## About this exercise
Copy the part of the entries that starts with the line containing "Преміум Килимки сірі" and runs through the end of the entries, swapping "Купити" for "Замовити" and leaving everything else the same.

----------------------------------------

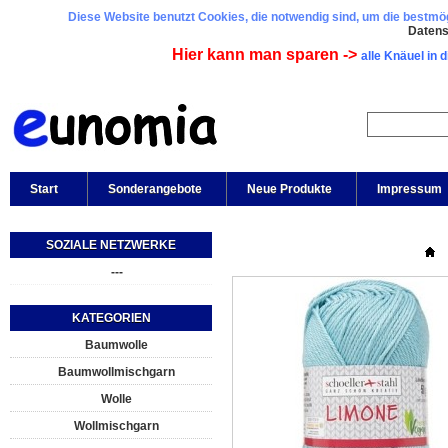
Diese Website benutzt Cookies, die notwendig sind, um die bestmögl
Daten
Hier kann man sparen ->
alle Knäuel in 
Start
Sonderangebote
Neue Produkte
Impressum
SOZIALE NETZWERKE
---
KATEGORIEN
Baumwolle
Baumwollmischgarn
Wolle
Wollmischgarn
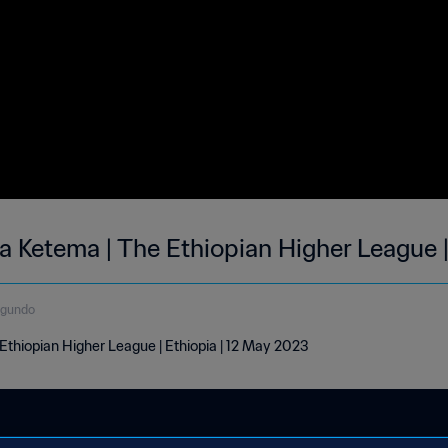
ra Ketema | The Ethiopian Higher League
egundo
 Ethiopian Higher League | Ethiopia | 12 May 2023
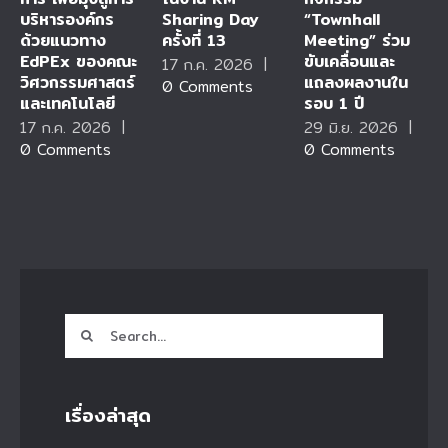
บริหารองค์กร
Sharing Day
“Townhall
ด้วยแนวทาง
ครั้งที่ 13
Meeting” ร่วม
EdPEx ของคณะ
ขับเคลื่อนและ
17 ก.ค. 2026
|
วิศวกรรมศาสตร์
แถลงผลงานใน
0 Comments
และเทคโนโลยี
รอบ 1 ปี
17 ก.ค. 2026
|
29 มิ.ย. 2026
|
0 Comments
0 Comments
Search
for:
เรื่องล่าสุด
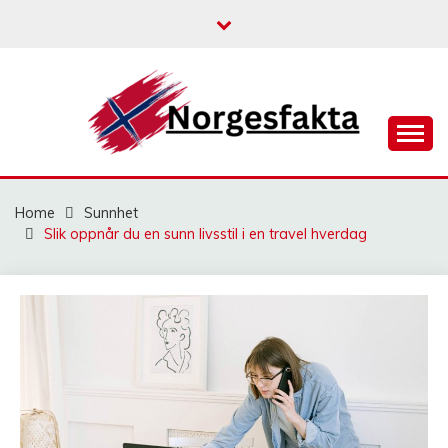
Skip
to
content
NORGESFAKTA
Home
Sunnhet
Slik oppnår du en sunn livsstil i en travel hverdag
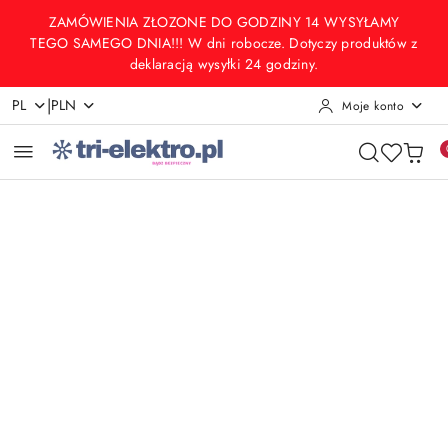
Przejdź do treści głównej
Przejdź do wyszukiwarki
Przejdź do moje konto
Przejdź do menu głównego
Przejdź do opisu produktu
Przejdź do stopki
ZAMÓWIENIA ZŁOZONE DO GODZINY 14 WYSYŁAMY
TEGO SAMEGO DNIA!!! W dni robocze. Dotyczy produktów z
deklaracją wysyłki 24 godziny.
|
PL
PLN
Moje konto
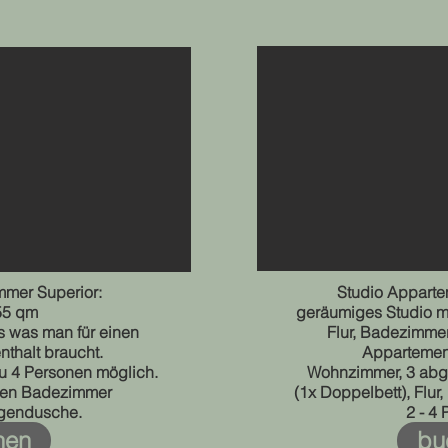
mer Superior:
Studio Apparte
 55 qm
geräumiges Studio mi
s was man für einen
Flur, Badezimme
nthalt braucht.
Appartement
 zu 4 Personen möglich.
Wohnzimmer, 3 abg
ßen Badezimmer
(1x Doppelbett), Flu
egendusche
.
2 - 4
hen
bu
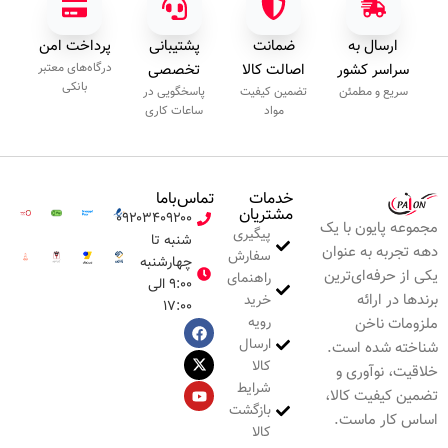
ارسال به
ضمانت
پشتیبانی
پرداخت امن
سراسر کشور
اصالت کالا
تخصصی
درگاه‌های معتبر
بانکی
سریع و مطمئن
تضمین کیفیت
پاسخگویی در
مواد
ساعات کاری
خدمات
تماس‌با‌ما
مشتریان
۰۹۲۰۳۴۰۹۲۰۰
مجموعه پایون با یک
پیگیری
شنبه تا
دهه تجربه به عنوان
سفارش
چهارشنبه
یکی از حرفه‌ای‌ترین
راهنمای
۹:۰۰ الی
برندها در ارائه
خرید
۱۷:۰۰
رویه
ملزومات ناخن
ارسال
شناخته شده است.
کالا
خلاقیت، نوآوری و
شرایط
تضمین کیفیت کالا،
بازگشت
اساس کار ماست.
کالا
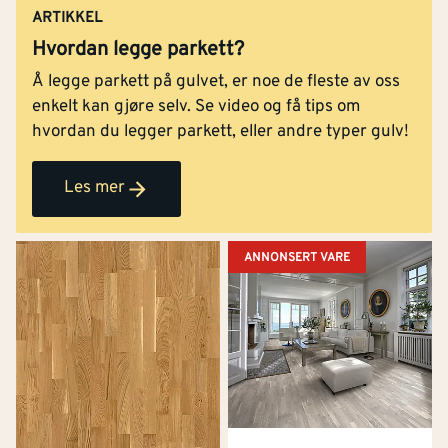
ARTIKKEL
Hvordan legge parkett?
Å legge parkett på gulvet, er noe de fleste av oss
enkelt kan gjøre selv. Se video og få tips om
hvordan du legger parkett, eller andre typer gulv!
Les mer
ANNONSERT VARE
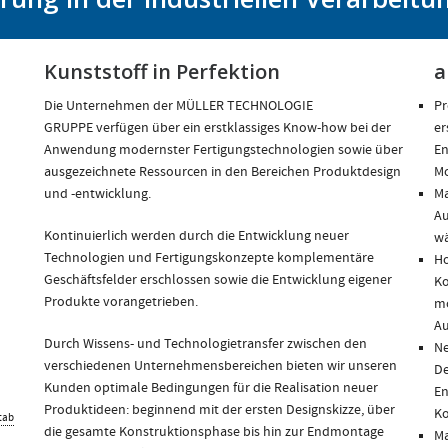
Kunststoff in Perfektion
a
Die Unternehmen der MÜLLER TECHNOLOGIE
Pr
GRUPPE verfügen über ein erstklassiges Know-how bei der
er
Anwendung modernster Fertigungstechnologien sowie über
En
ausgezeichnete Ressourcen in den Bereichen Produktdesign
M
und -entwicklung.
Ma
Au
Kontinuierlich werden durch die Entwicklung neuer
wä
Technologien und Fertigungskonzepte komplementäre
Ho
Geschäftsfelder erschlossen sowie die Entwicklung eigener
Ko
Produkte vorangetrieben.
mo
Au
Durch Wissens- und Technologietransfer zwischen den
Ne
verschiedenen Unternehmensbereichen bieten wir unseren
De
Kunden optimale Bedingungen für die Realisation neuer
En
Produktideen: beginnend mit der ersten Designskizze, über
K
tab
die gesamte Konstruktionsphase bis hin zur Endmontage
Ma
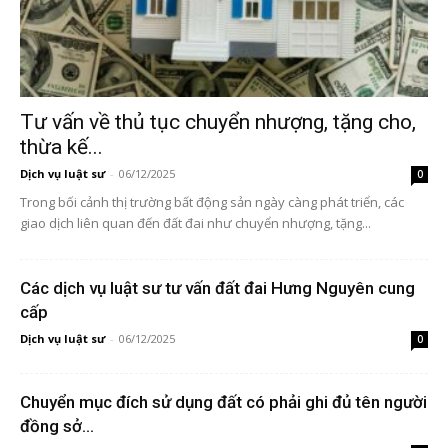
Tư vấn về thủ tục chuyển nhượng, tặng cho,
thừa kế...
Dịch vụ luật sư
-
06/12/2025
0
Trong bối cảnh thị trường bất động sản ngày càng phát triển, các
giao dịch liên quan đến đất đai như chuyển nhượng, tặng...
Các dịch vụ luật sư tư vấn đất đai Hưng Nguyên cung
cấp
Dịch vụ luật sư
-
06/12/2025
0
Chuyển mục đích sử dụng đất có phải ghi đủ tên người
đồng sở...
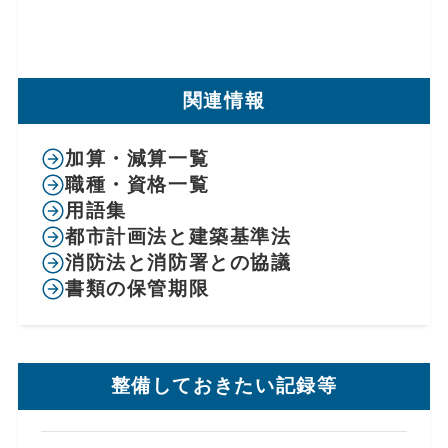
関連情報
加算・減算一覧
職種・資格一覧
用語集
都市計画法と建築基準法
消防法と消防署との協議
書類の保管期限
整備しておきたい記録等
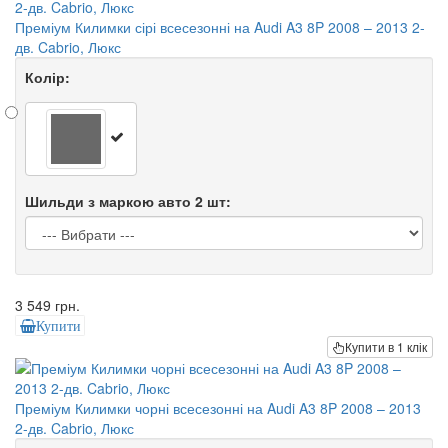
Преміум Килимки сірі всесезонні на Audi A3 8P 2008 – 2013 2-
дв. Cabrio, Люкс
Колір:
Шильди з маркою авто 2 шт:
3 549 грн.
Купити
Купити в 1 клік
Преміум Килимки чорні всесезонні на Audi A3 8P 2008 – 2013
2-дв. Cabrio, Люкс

----------------------------------------

## Result
Преміум Килимки сірі всесезонні на Audi A3 8P 2008 – 2013 2-
дв. Cabrio, Люкс
Колір:
Шильди з маркою авто 2 шт:
3 549 грн.
Замовити
Замовити в 1 клік
Преміум Килимки чорні всесезонні на Audi A3 8P 2008 – 2013
2-дв. Cabrio, Люкс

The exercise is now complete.